If the greyhound runs at 5 rods/second for 50 seconds, he runs a total of 250 rods.
It is the classic 345 triangle. The fox travelv 120 rods the hound travels 150 rodd which makes the ratio to be 5 to 4. The correct answer is 150 not 250. Given the time lapsed to be the same, a simple algebra will give you the 150 answer.
Shawn & James are right, because dogs don’t know calculus, D.Q. or even the Pythagorean Theorem. However, here is a URL to the question about dogs knowing calculus:
Doggy Calculus
The problem with using this example for this puzzle, is that the ball is thrown at a much higher velocity and is stationary waiting to be retrieved for most of the time. Calculus just verifies that Elvis instinctively takes the best route. But Elvis (math dog) is chasing what is for all intents and purposes a stationary target, we must assume that OUR hound is always heading directly towards the fox, and that produces a curve and that’s why James & Shawn are my heroes!
Shawn and James great job and very nice explanations too.
Milocan you please double check the link/url for ‘Doggy Calculus? thanks
This is the URL a straight copy and paste from the page.
http://www.pen.k12.va.us/Div/W.....s/dog.html
Understood, Good Job.
Simple pythagoras (3,4,5 triangle) 3×30=90 on the short side and 3×40 =120 on the adjacent so the hound travels 3×50=150 on the hypotenuse. Fox travels 120 rods (660′ or 220yards) at rightangles to original strait line drawn between the two.
solution 250 rod, here is my explanation, non calculus based:
velocity is constant and are represented in linear vectors, you can used pytagoras for the velocity and get 5^2= 4^2+x^2, x=3–> t= velocity/distance, t=90/3–> 30 sec, 150 would be the optimal distance: 5*30sec= 150 rods by a “genius dog”, in the other hand a “non sense dog” would go south, so you go for a dog error: he run between the optimal route and the linear route thet is south because the initial postion is south:
so 3 velocity of linear route, 5 velocity of optimal route: 3/ 5= Doptmal/DReal–> 3*DReal =5*DOptimal –> 5*150/3=DReal–>250.
Another way is this:
how many seconds the dog takes to cover 150rods(optimal route) at 3 rods per sec(velocity of the linear route) ?
50 sec right–> thats the time that takes to the dog to reach the fox, 5*50 sec–> 250, thats part of laplace version of time and position theory: the dog route is the optimal but the time is if the dog goes at the suboptimal velocity and viceversa, wow!!! , the calculus version was very cool indeed, but i could not arrive to the answer in that way.

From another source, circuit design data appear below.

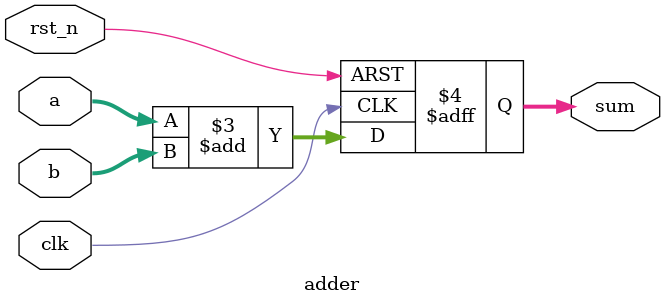
<source format=v>
module adder #(
  parameter WIDTH = 8
) (
  input  wire             clk,
  input  wire             rst_n,
  input  wire [WIDTH-1:0] a,
  input  wire [WIDTH-1:0] b,
  output reg  [WIDTH:0]   sum
);

  always @(posedge clk or negedge rst_n) begin
    if (!rst_n) begin
      sum <= 0;
    end else begin
      sum <= a + b;
    end
  end

endmodule
</source>
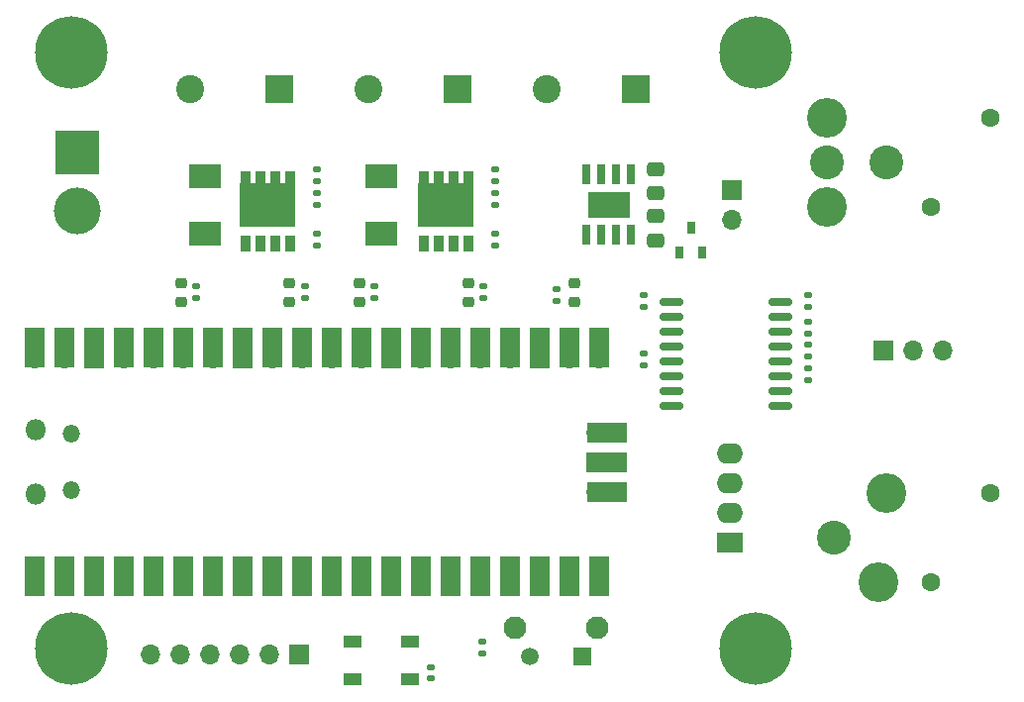
<source format=gbr>
%TF.GenerationSoftware,KiCad,Pcbnew,(6.0.0-0)*%
%TF.CreationDate,2022-10-24T17:37:50+01:00*%
%TF.ProjectId,PicoPyro,5069636f-5079-4726-9f2e-6b696361645f,rev?*%
%TF.SameCoordinates,Original*%
%TF.FileFunction,Soldermask,Top*%
%TF.FilePolarity,Negative*%
%FSLAX46Y46*%
G04 Gerber Fmt 4.6, Leading zero omitted, Abs format (unit mm)*
G04 Created by KiCad (PCBNEW (6.0.0-0)) date 2022-10-24 17:37:50*
%MOMM*%
%LPD*%
G01*
G04 APERTURE LIST*
G04 Aperture macros list*
%AMRoundRect*
0 Rectangle with rounded corners*
0 $1 Rounding radius*
0 $2 $3 $4 $5 $6 $7 $8 $9 X,Y pos of 4 corners*
0 Add a 4 corners polygon primitive as box body*
4,1,4,$2,$3,$4,$5,$6,$7,$8,$9,$2,$3,0*
0 Add four circle primitives for the rounded corners*
1,1,$1+$1,$2,$3*
1,1,$1+$1,$4,$5*
1,1,$1+$1,$6,$7*
1,1,$1+$1,$8,$9*
0 Add four rect primitives between the rounded corners*
20,1,$1+$1,$2,$3,$4,$5,0*
20,1,$1+$1,$4,$5,$6,$7,0*
20,1,$1+$1,$6,$7,$8,$9,0*
20,1,$1+$1,$8,$9,$2,$3,0*%
G04 Aperture macros list end*
%ADD10RoundRect,0.042000X-0.258000X0.833000X-0.258000X-0.833000X0.258000X-0.833000X0.258000X0.833000X0*%
%ADD11R,3.630000X2.300000*%
%ADD12R,1.500000X1.500000*%
%ADD13C,1.500000*%
%ADD14C,1.950000*%
%ADD15R,0.650000X1.100000*%
%ADD16R,0.850000X1.450000*%
%ADD17R,0.850000X1.050000*%
%ADD18R,4.700000X3.750000*%
%ADD19R,2.400000X2.400000*%
%ADD20C,2.400000*%
%ADD21R,2.800000X2.150000*%
%ADD22R,1.700000X1.700000*%
%ADD23O,1.700000X1.700000*%
%ADD24RoundRect,0.250000X0.475000X-0.337500X0.475000X0.337500X-0.475000X0.337500X-0.475000X-0.337500X0*%
%ADD25R,3.500000X1.700000*%
%ADD26R,1.700000X3.500000*%
%ADD27O,1.500000X1.500000*%
%ADD28O,1.800000X1.800000*%
%ADD29C,4.000000*%
%ADD30R,3.800000X3.800000*%
%ADD31C,6.200000*%
%ADD32RoundRect,0.150000X-0.875000X-0.150000X0.875000X-0.150000X0.875000X0.150000X-0.875000X0.150000X0*%
%ADD33RoundRect,0.135000X-0.185000X0.135000X-0.185000X-0.135000X0.185000X-0.135000X0.185000X0.135000X0*%
%ADD34RoundRect,0.135000X0.185000X-0.135000X0.185000X0.135000X-0.185000X0.135000X-0.185000X-0.135000X0*%
%ADD35R,2.250000X1.750000*%
%ADD36O,2.250000X1.750000*%
%ADD37C,3.400000*%
%ADD38C,2.900000*%
%ADD39C,1.600000*%
%ADD40RoundRect,0.218750X0.256250X-0.218750X0.256250X0.218750X-0.256250X0.218750X-0.256250X-0.218750X0*%
%ADD41R,1.500000X1.000000*%
%ADD42RoundRect,0.140000X0.170000X-0.140000X0.170000X0.140000X-0.170000X0.140000X-0.170000X-0.140000X0*%
%ADD43RoundRect,0.140000X-0.170000X0.140000X-0.170000X-0.140000X0.170000X-0.140000X0.170000X0.140000X0*%
G04 APERTURE END LIST*
D10*
%TO.C,U501*%
X178905000Y-73915000D03*
X177635000Y-73915000D03*
X176365000Y-73915000D03*
X175095000Y-73915000D03*
X175095000Y-79085000D03*
X176365000Y-79085000D03*
X177635000Y-79085000D03*
X178905000Y-79085000D03*
D11*
X177000000Y-76500000D03*
%TD*%
D12*
%TO.C,S701*%
X174750000Y-115162500D03*
D13*
X170250000Y-115162500D03*
D14*
X176000000Y-112662500D03*
X169000000Y-112662500D03*
%TD*%
D15*
%TO.C,Q501*%
X183040000Y-80550000D03*
X184960000Y-80550000D03*
X184000000Y-78450000D03*
%TD*%
D16*
%TO.C,Q211*%
X145895000Y-79837500D03*
X147165000Y-79837500D03*
X148435000Y-79837500D03*
X149705000Y-79837500D03*
D17*
X149705000Y-74137500D03*
X148435000Y-74137500D03*
X147165000Y-74137500D03*
X145895000Y-74137500D03*
D18*
X147800000Y-76537500D03*
%TD*%
D16*
%TO.C,Q201*%
X161155000Y-79850000D03*
X162425000Y-79850000D03*
X163695000Y-79850000D03*
X164965000Y-79850000D03*
D17*
X164965000Y-74150000D03*
X163695000Y-74150000D03*
X162425000Y-74150000D03*
X161155000Y-74150000D03*
D18*
X163060000Y-76550000D03*
%TD*%
D19*
%TO.C,J501*%
X179300000Y-66600000D03*
D20*
X171680000Y-66600000D03*
%TD*%
D19*
%TO.C,J202*%
X148810000Y-66600000D03*
D20*
X141190000Y-66600000D03*
%TD*%
D19*
%TO.C,J201*%
X164060000Y-66600000D03*
D20*
X156440000Y-66600000D03*
%TD*%
D21*
%TO.C,F211*%
X142500000Y-74045000D03*
X142500000Y-78955000D03*
%TD*%
%TO.C,F201*%
X157500000Y-74045000D03*
X157500000Y-78955000D03*
%TD*%
D22*
%TO.C,J503*%
X187500000Y-75225000D03*
D23*
X187500000Y-77765000D03*
%TD*%
D24*
%TO.C,C502*%
X181000000Y-77462500D03*
X181000000Y-79537500D03*
%TD*%
%TO.C,C501*%
X181000000Y-73462500D03*
X181000000Y-75537500D03*
%TD*%
D25*
%TO.C,U001*%
X176800000Y-95960000D03*
D23*
X175900000Y-95960000D03*
D25*
X176800000Y-98500000D03*
D22*
X175900000Y-98500000D03*
D23*
X175900000Y-101040000D03*
D25*
X176800000Y-101040000D03*
D26*
X127870000Y-88710000D03*
D23*
X127870000Y-89610000D03*
X130410000Y-89610000D03*
D26*
X130410000Y-88710000D03*
D22*
X132950000Y-89610000D03*
D26*
X132950000Y-88710000D03*
D23*
X135490000Y-89610000D03*
D26*
X135490000Y-88710000D03*
X138030000Y-88710000D03*
D23*
X138030000Y-89610000D03*
X140570000Y-89610000D03*
D26*
X140570000Y-88710000D03*
D23*
X143110000Y-89610000D03*
D26*
X143110000Y-88710000D03*
D22*
X145650000Y-89610000D03*
D26*
X145650000Y-88710000D03*
X148190000Y-88710000D03*
D23*
X148190000Y-89610000D03*
D26*
X150730000Y-88710000D03*
D23*
X150730000Y-89610000D03*
X153270000Y-89610000D03*
D26*
X153270000Y-88710000D03*
X155810000Y-88710000D03*
D23*
X155810000Y-89610000D03*
D26*
X158350000Y-88710000D03*
D22*
X158350000Y-89610000D03*
D26*
X160890000Y-88710000D03*
D23*
X160890000Y-89610000D03*
X163430000Y-89610000D03*
D26*
X163430000Y-88710000D03*
D23*
X165970000Y-89610000D03*
D26*
X165970000Y-88710000D03*
X168510000Y-88710000D03*
D23*
X168510000Y-89610000D03*
D22*
X171050000Y-89610000D03*
D26*
X171050000Y-88710000D03*
D23*
X173590000Y-89610000D03*
D26*
X173590000Y-88710000D03*
D23*
X176130000Y-89610000D03*
D26*
X176130000Y-88710000D03*
D23*
X176130000Y-107390000D03*
D26*
X176130000Y-108290000D03*
X173590000Y-108290000D03*
D23*
X173590000Y-107390000D03*
D22*
X171050000Y-107390000D03*
D26*
X171050000Y-108290000D03*
D23*
X168510000Y-107390000D03*
D26*
X168510000Y-108290000D03*
D23*
X165970000Y-107390000D03*
D26*
X165970000Y-108290000D03*
X163430000Y-108290000D03*
D23*
X163430000Y-107390000D03*
X160890000Y-107390000D03*
D26*
X160890000Y-108290000D03*
X158350000Y-108290000D03*
D22*
X158350000Y-107390000D03*
D26*
X155810000Y-108290000D03*
D23*
X155810000Y-107390000D03*
X153270000Y-107390000D03*
D26*
X153270000Y-108290000D03*
X150730000Y-108290000D03*
D23*
X150730000Y-107390000D03*
X148190000Y-107390000D03*
D26*
X148190000Y-108290000D03*
X145650000Y-108290000D03*
D22*
X145650000Y-107390000D03*
D23*
X143110000Y-107390000D03*
D26*
X143110000Y-108290000D03*
X140570000Y-108290000D03*
D23*
X140570000Y-107390000D03*
D26*
X138030000Y-108290000D03*
D23*
X138030000Y-107390000D03*
D26*
X135490000Y-108290000D03*
D23*
X135490000Y-107390000D03*
D22*
X132950000Y-107390000D03*
D26*
X132950000Y-108290000D03*
X130410000Y-108290000D03*
D23*
X130410000Y-107390000D03*
D26*
X127870000Y-108290000D03*
D23*
X127870000Y-107390000D03*
D27*
X131030000Y-96075000D03*
X131030000Y-100925000D03*
D28*
X128000000Y-101225000D03*
X128000000Y-95775000D03*
%TD*%
D29*
%TO.C,J502*%
X131500000Y-77000000D03*
D30*
X131500000Y-72000000D03*
%TD*%
D31*
%TO.C,*%
X189500000Y-114500000D03*
%TD*%
%TO.C,*%
X189500000Y-63500000D03*
%TD*%
%TO.C,*%
X131000000Y-114500000D03*
%TD*%
%TO.C,*%
X131000000Y-63500000D03*
%TD*%
D32*
%TO.C,U101*%
X182350000Y-84805000D03*
X182350000Y-86075000D03*
X182350000Y-87345000D03*
X182350000Y-88615000D03*
X182350000Y-89885000D03*
X182350000Y-91155000D03*
X182350000Y-92425000D03*
X182350000Y-93695000D03*
X191650000Y-93695000D03*
X191650000Y-92425000D03*
X191650000Y-91155000D03*
X191650000Y-89885000D03*
X191650000Y-88615000D03*
X191650000Y-87345000D03*
X191650000Y-86075000D03*
X191650000Y-84805000D03*
%TD*%
D33*
%TO.C,R701*%
X166200000Y-114910000D03*
X166200000Y-113890000D03*
%TD*%
D34*
%TO.C,R601*%
X172499999Y-83702501D03*
X172499999Y-84722501D03*
%TD*%
%TO.C,R411*%
X141700000Y-83490000D03*
X141700000Y-84510000D03*
%TD*%
%TO.C,R401*%
X156960000Y-83490000D03*
X156960000Y-84510000D03*
%TD*%
%TO.C,R214*%
X152000000Y-76510000D03*
X152000000Y-75490000D03*
%TD*%
D33*
%TO.C,R213*%
X152000000Y-73490000D03*
X152000000Y-74510000D03*
%TD*%
D34*
%TO.C,R212*%
X151000000Y-84510000D03*
X151000000Y-83490000D03*
%TD*%
D33*
%TO.C,R211*%
X152000000Y-78999999D03*
X152000000Y-80019999D03*
%TD*%
D34*
%TO.C,R204*%
X167260000Y-76510000D03*
X167260000Y-75490000D03*
%TD*%
D33*
%TO.C,R203*%
X167260000Y-74510000D03*
X167260000Y-73490000D03*
%TD*%
D34*
%TO.C,R202*%
X166260000Y-84510000D03*
X166260000Y-83490000D03*
%TD*%
D33*
%TO.C,R201*%
X167260000Y-80019999D03*
X167260000Y-78999999D03*
%TD*%
D34*
%TO.C,R104*%
X194000000Y-87510000D03*
X194000000Y-86490000D03*
%TD*%
%TO.C,R103*%
X194000000Y-90490000D03*
X194000000Y-91510000D03*
%TD*%
%TO.C,R102*%
X194000000Y-88490000D03*
X194000000Y-89510000D03*
%TD*%
D33*
%TO.C,R101*%
X180000000Y-90260000D03*
X180000000Y-89240000D03*
%TD*%
D35*
%TO.C,PS101*%
X187342500Y-105357500D03*
D36*
X187342500Y-102817500D03*
X187342500Y-100277500D03*
X187342500Y-97737500D03*
%TD*%
D22*
%TO.C,J103*%
X200475000Y-89000000D03*
D23*
X203015000Y-89000000D03*
X205555000Y-89000000D03*
%TD*%
D37*
%TO.C,J102*%
X195610000Y-69040000D03*
X195610000Y-76660000D03*
D38*
X195610000Y-72850000D03*
D39*
X209580000Y-69040000D03*
X204500000Y-76660000D03*
D38*
X200690000Y-72850000D03*
%TD*%
D39*
%TO.C,J101*%
X204510000Y-108810000D03*
X209590000Y-101190000D03*
D38*
X196250000Y-105000000D03*
D37*
X200065000Y-108810000D03*
X200700000Y-101190000D03*
%TD*%
D23*
%TO.C,J001*%
X137800000Y-115000000D03*
X140340000Y-115000000D03*
X142880000Y-115000000D03*
X145420000Y-115000000D03*
X147960000Y-115000000D03*
D22*
X150500000Y-115000000D03*
%TD*%
D40*
%TO.C,D601*%
X174000000Y-84787500D03*
X174000000Y-83212500D03*
%TD*%
%TO.C,D411*%
X140400000Y-84787500D03*
X140400000Y-83212500D03*
%TD*%
%TO.C,D401*%
X155660000Y-84787500D03*
X155660000Y-83212500D03*
%TD*%
D41*
%TO.C,D301*%
X159950000Y-117100000D03*
X159950000Y-113900000D03*
X155050000Y-117100000D03*
X155050000Y-113900000D03*
%TD*%
D40*
%TO.C,D211*%
X149700000Y-84787500D03*
X149700000Y-83212500D03*
%TD*%
%TO.C,D201*%
X164960000Y-83212500D03*
X164960000Y-84787500D03*
%TD*%
D42*
%TO.C,C301*%
X161750000Y-116040000D03*
X161750000Y-117000000D03*
%TD*%
D43*
%TO.C,C102*%
X194000000Y-84270000D03*
X194000000Y-85230000D03*
%TD*%
%TO.C,C101*%
X180000000Y-84270000D03*
X180000000Y-85230000D03*
%TD*%
M02*

</source>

Even a running human being will not be able to choose the optimal path…But Calculus dogs do The result would be 150 rods (i never knew that a rod was a distance unit, about 5m)
Having read the puzzle, i understand that the hound always runs in the direction of the fox, hence following a curve, which i may post about perhaps in a future post.